(Saved data entries)
<<<<
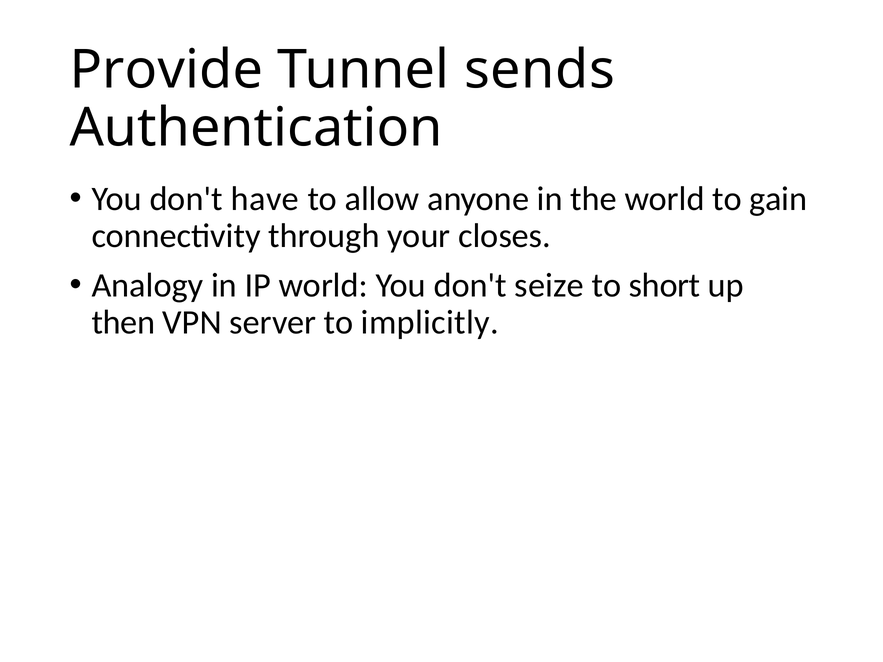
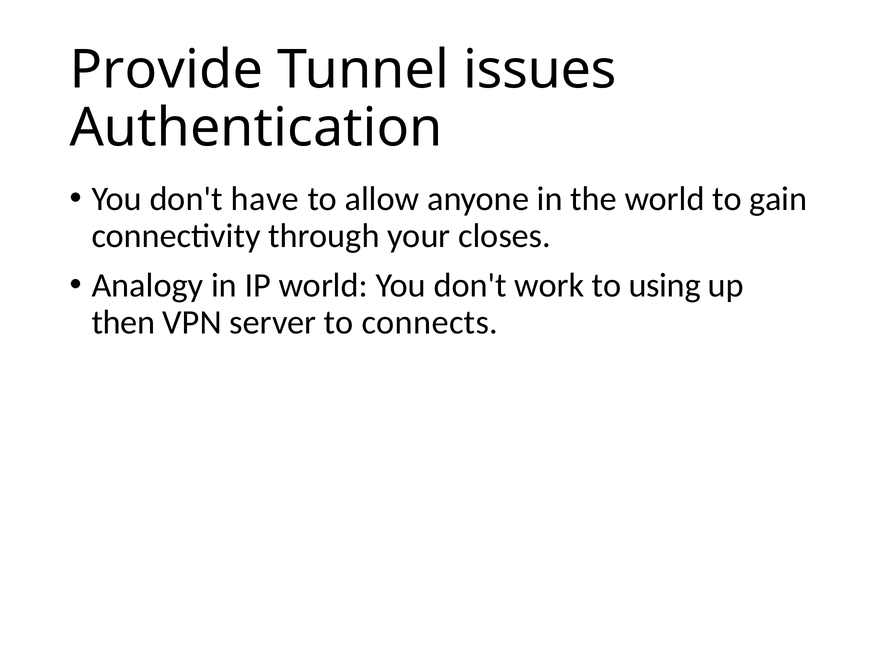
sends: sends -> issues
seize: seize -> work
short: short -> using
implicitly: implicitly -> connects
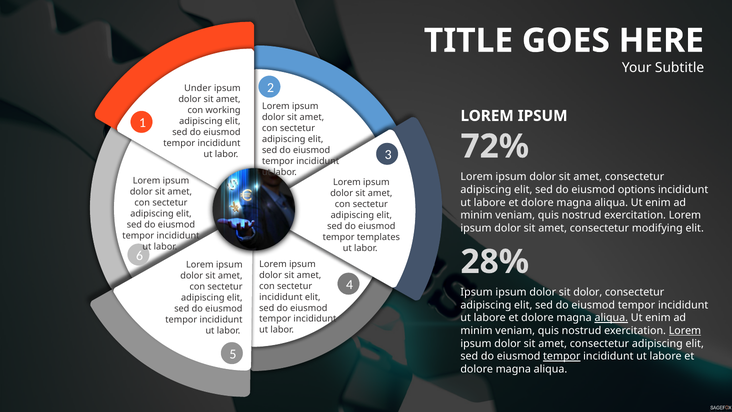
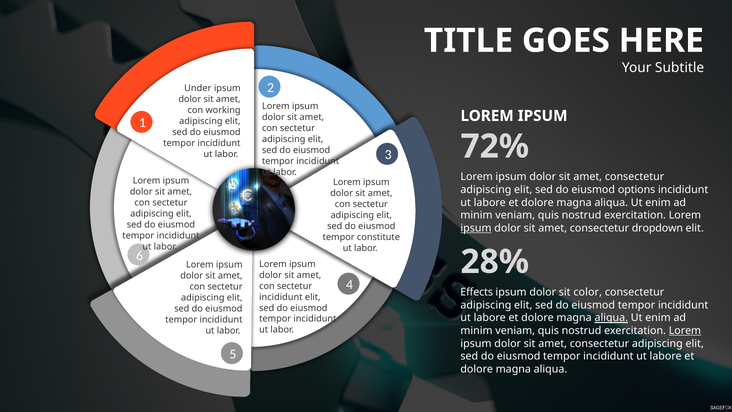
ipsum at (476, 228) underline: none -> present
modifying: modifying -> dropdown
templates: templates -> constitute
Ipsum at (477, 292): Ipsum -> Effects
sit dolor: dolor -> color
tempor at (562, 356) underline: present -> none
>>>>
### Exercise brief
Please repeat the lines of the records exactly, starting with the line that contains "ipsum at (476, 228)" and going on through the end of the records.

### Completed task
ipsum at (476, 228) underline: none -> present
modifying: modifying -> dropdown
templates: templates -> constitute
Ipsum at (477, 292): Ipsum -> Effects
sit dolor: dolor -> color
tempor at (562, 356) underline: present -> none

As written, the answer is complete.